WHAT YOU NEED TO DO → In the copy, include every entry exactly but none of the pictures.

[INPUT DATA — start]

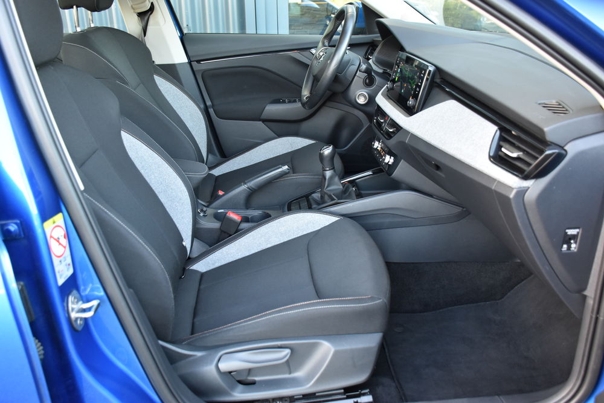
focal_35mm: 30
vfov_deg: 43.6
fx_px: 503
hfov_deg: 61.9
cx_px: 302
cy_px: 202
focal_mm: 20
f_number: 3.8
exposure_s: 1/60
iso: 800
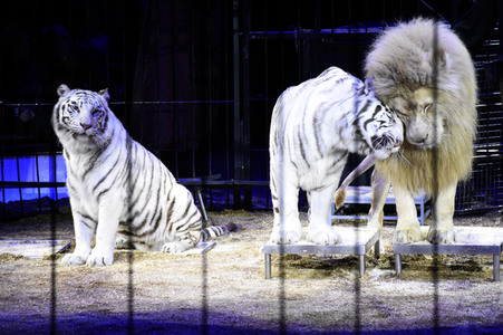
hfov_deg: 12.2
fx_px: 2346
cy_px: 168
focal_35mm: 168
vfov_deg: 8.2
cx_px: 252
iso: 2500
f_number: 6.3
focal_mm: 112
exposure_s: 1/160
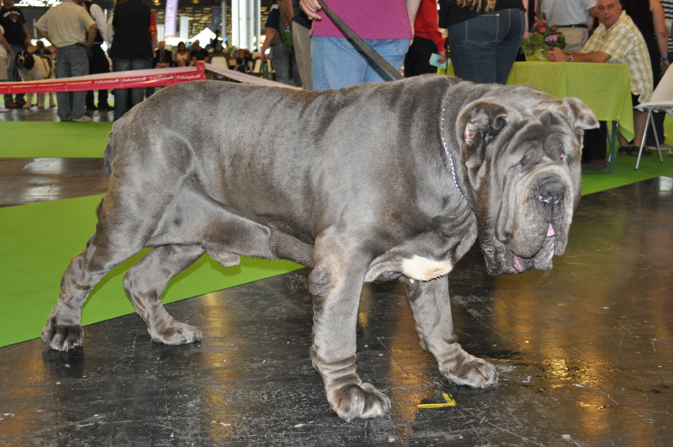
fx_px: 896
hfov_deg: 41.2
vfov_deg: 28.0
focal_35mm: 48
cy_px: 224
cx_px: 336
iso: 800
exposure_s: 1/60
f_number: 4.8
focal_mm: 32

[INPUT DATA — finish]

WRITTEN SOLUTION →
focal_35mm: 30
vfov_deg: 43.6
fx_px: 503
hfov_deg: 61.9
cx_px: 302
cy_px: 202
focal_mm: 20
f_number: 3.8
exposure_s: 1/60
iso: 800
hfov_deg: 12.2
fx_px: 2346
cy_px: 168
focal_35mm: 168
vfov_deg: 8.2
cx_px: 252
iso: 2500
f_number: 6.3
focal_mm: 112
exposure_s: 1/160
fx_px: 896
hfov_deg: 41.2
vfov_deg: 28.0
focal_35mm: 48
cy_px: 224
cx_px: 336
iso: 800
exposure_s: 1/60
f_number: 4.8
focal_mm: 32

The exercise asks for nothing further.